▶ _Problems to work on_:
[1] Answer these questions from the article on Sir Henry Vincent, one answer per line:
(a) On what date did Vincent matriculate at Corpus Christi College, Oxford?
(b) For which constituency was he brought into Parliament at the 1728 by-election?
(c) Whom did he marry?
[2] Render this sentence from the article on Sir Henry Vincent in French: "He voted consistently with the Administration, but was not put up again at the 1734 British general election."
[3] Quote the article on Sir Henry Vincent, starting at "Sir Henry Vincent, 6th Baronet (c." and ending at "Turkey merchant of London.".

▶ _Page text_:
····················
= Sir Henry Vincent, 6th Baronet =

British politician

Sir Henry Vincent, 6th Baronet (c. 1685 – 20 January 1757), of Stoke d'Abernon, Surrey, was a British politician who sat in the House of Commons from 1728 to 1734.

Vincent was the fourth, but eldest surviving son of Sir Francis Vincent, 5th Baronet, MP, and his wife Rebecca Ashe, daughter of Jonathan Ashe, merchant of London. He matriculated at Corpus Christi College, Oxford on 11 October 1703, aged 18. He married Elizabeth Sherman, daughter of Bazaliel Sherman, a Turkey merchant of London.

Vincent was distantly related to the Onslows, who brought him in as Member of Parliament for Guildford at a by-election on 21 February 1728. He voted consistently with the Administration, but was not put up again at the 1734 British general election. At the 1741 British general election, he stood for Surrey, asking Walpole to recommend him to several influential persons in thecounty, but he gave up before the poll.
····················
▶ _Collected data_:

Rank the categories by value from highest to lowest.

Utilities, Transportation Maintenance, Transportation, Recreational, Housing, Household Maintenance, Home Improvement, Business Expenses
····················
▶ _Completed exercise_:
[1]
(a) 11 October 1703
(b) Guildford
(c) Elizabeth Sherman

[2] Il vota constamment avec l'Administration, mais ne fut pas présenté de nouveau lors des élections générales britanniques de 1734.

[3]
Sir Henry Vincent, 6th Baronet (c. 1685 – 20 January 1757), of Stoke d'Abernon, Surrey, was a British politician who sat in the House of Commons from 1728 to 1734.

Vincent was the fourth, but eldest surviving son of Sir Francis Vincent, 5th Baronet, MP, and his wife Rebecca Ashe, daughter of Jonathan Ashe, merchant of London. He matriculated at Corpus Christi College, Oxford on 11 October 1703, aged 18. He married Elizabeth Sherman, daughter of Bazaliel Sherman, a Turkey merchant of London.